··· Trecho selecionado ···
Durante quatro anos nós, carmelitas de Curitiba, compramos a comida pronta, da “Refeições Colonial”, que fornecia alimentação para funcionários de empresas. Sempre sobrava feijão, arroz, macarrão, etc. Jogar aquela comida fora, seria um pecado. Passamos a dar para a dona Cesarina. Está impregnada na minha memória a imagem dela toda feliz indo buscar a comida.
Nas festas da Igreja, ela sempre se encarregava da salada. Com uma grande alegria e desejosa de prestar seu serviço à sua comunidade eclesial, passava o dia anterior à festa preparando a salada, para assim cumprir as palavras de Jesus: “Quem quiser ser o maior entre vós seja aquele que vos serve, e quem quiser ser o primeiro entre vós, seja vosso servo. Pois o Filho do Homem não veio para ser servido, mas para servir e dar a vida em resgate por muitos” (Mt 20,26-28).
Na década de 1970-80, no mês de outubro, a Arquidiocese de Curitiba organizava uma grande romaria para o Santuário de Nossa Senhora Aparecida. A Paróquia Nossa Senhora da Conceição sempre participava lotando um ônibus. A dona Cesarina não falhava, todo ano era a peregrina mais assídua e devota do grupo.
Para pagar a passagem e hospedagem, ela ia colocando moedas numa lata de leite Ninho. Evidentemente, devido à inflação, quando chegava o momento de pagar, o dinheiro guardado na lata não era suficiente. Por sorte, várias pessoas generosas, que a conheciam, faziam “uma vaquinha” e pagavam a sua passagem. Assim anualmente, ébria de felicidade, ia para Aparecida contagiando a todos com sua simpatia e alegria.
Costumava levar frango com farofa e bolachas pra comer durante a viagem. Numa das viagens, uma senhora se incomodou porque a dona Cesarina estava sempre comendo e reclamou. Prontamente recebeu a resposta: “Eu como com minha boca e a senhora não tem nada com isso. Eu estou com fome e vou continuar comendo!”
Certo dia lhe perguntei:
- “Dona Cesarina, quantas vezes a senhora já foi para Aparecida?”
- “Vinte sete vezes!”, respondeu.
- “Mas já não está bom?”
- “Não, porque no ano em que eu não for, será o ano da minha morte. Se eu não for lá, como vou aguentar todos os sofrimentos da minha vida?”.
···
### Questões propostas
a: No trecho sobre dona Cesarina, por que o dinheiro guardado na lata de leite Ninho não bastava para pagar a passagem e a hospedagem? Responda em uma a três frases.
b: Reescreva as entradas desde a primeira linha até a que contém "04.08.2026, 23:39", inclusive, trocando "Hellblau" por "Dunkelblau" e mantendo todo o resto inalterado.
O trecho e as entradas não têm relação entre si.
··· Dados fornecidos ···
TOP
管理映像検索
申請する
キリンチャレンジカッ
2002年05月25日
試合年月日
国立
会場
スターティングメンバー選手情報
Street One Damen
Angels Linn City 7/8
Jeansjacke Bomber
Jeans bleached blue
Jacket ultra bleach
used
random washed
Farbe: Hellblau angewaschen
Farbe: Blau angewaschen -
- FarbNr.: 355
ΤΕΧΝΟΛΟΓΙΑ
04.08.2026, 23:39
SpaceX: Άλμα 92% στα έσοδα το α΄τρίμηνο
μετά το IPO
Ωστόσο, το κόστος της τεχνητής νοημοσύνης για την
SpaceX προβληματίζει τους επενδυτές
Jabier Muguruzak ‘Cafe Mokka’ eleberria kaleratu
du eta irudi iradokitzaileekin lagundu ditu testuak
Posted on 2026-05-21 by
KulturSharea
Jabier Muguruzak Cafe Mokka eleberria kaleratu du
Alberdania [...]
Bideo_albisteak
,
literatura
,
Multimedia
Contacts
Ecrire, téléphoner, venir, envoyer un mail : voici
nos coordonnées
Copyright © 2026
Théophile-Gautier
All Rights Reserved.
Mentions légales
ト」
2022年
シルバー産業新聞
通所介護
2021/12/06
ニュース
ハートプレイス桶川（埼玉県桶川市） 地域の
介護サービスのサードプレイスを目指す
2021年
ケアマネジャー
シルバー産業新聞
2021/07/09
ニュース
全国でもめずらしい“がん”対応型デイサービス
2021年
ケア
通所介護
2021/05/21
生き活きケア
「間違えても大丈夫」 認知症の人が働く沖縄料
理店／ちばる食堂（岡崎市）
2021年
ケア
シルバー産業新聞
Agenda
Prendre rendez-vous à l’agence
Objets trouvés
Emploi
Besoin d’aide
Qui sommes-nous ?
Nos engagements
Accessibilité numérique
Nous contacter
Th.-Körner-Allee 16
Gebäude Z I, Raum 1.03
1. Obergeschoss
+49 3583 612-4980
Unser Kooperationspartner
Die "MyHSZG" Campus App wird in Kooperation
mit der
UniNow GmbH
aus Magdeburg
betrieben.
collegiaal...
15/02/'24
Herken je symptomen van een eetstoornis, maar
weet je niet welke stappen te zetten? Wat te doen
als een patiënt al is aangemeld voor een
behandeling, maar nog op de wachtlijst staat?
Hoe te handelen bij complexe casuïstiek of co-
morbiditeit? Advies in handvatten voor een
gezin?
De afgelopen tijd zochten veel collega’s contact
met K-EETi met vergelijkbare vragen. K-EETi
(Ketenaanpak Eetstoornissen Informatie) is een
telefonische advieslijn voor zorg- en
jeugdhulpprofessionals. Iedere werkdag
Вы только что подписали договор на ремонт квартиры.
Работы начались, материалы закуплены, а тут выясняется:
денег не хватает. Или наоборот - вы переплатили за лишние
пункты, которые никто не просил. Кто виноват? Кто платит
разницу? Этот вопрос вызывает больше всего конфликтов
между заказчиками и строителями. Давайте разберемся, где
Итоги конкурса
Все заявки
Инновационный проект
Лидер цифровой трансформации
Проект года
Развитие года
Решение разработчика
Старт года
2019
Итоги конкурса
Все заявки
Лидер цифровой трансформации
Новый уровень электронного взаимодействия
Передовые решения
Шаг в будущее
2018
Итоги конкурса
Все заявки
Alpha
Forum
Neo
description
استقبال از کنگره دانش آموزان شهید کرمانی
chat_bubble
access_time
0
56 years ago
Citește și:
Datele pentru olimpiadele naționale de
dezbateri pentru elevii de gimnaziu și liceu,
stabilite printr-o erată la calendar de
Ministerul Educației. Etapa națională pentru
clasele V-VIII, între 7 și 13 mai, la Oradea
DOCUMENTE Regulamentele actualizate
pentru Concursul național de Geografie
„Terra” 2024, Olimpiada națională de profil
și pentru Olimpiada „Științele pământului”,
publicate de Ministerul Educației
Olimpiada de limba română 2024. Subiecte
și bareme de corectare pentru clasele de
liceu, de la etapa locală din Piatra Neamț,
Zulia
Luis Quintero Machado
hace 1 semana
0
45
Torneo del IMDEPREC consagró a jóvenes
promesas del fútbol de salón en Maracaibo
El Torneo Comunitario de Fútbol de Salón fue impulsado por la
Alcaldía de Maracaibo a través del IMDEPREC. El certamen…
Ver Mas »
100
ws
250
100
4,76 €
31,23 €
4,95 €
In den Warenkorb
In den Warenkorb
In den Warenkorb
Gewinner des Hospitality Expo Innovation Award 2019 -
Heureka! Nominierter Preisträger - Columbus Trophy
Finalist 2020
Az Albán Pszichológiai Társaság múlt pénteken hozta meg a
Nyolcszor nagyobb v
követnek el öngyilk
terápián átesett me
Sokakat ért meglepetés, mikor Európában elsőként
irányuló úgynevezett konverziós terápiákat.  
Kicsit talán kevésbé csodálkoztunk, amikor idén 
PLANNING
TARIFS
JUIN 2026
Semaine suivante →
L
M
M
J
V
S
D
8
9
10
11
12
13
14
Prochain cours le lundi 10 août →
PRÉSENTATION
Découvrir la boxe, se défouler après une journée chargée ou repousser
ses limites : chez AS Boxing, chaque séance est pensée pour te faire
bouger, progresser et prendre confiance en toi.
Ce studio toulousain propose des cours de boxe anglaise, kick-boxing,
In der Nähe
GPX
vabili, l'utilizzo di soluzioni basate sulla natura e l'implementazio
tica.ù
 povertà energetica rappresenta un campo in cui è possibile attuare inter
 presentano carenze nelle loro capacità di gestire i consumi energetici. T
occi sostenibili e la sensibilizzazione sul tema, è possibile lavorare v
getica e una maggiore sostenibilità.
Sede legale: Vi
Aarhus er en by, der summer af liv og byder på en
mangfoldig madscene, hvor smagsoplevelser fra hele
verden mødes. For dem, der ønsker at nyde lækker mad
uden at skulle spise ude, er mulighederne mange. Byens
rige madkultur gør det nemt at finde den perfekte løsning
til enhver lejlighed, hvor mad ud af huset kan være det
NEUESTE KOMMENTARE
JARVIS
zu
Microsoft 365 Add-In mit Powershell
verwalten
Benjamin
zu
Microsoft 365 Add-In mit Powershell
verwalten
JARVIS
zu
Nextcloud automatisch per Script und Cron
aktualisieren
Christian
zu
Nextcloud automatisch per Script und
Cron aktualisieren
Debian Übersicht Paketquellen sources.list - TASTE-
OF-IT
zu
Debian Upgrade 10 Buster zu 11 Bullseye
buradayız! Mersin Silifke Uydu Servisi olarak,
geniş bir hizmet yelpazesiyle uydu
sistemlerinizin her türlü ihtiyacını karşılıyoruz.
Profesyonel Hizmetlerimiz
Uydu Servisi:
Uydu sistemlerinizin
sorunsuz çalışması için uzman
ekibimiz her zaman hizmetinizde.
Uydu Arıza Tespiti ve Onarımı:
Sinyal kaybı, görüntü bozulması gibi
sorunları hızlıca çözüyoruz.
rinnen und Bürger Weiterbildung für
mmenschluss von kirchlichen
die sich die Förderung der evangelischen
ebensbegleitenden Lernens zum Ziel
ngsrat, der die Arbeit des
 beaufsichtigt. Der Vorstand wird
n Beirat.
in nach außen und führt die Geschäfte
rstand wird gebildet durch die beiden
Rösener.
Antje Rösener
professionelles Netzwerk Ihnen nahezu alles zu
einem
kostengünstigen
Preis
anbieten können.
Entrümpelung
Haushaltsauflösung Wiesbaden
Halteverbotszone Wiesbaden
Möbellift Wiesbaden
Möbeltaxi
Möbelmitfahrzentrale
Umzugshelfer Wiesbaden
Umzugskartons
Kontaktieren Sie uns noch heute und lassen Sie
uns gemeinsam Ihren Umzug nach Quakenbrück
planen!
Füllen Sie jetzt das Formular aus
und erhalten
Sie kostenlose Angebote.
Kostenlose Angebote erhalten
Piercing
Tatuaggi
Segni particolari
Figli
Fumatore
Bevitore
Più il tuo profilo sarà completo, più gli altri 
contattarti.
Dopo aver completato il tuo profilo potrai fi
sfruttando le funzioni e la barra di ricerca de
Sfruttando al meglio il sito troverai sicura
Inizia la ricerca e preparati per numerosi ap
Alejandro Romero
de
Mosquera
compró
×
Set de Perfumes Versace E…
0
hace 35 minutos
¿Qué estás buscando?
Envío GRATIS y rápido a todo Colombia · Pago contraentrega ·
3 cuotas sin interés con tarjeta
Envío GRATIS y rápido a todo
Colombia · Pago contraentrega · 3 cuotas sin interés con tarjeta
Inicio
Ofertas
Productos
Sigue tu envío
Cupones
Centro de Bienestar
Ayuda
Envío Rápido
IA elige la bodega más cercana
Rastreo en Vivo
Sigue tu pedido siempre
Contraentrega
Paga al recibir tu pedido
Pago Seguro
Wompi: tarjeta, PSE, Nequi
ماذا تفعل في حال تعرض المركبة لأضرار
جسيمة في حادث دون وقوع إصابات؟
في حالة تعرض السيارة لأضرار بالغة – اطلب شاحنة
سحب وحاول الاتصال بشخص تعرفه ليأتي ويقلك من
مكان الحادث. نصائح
···
### Resolução do exercício
a: Por causa da inflação. Quando chegava o momento de pagar, as moedas acumuladas na lata já não eram suficientes.

b:
TOP
管理映像検索
申請する
キリンチャレンジカッ
2002年05月25日
試合年月日
国立
会場
スターティングメンバー選手情報
Street One Damen
Angels Linn City 7/8
Jeansjacke Bomber
Jeans bleached blue
Jacket ultra bleach
used
random washed
Farbe: Dunkelblau angewaschen
Farbe: Blau angewaschen -
- FarbNr.: 355
ΤΕΧΝΟΛΟΓΙΑ
04.08.2026, 23:39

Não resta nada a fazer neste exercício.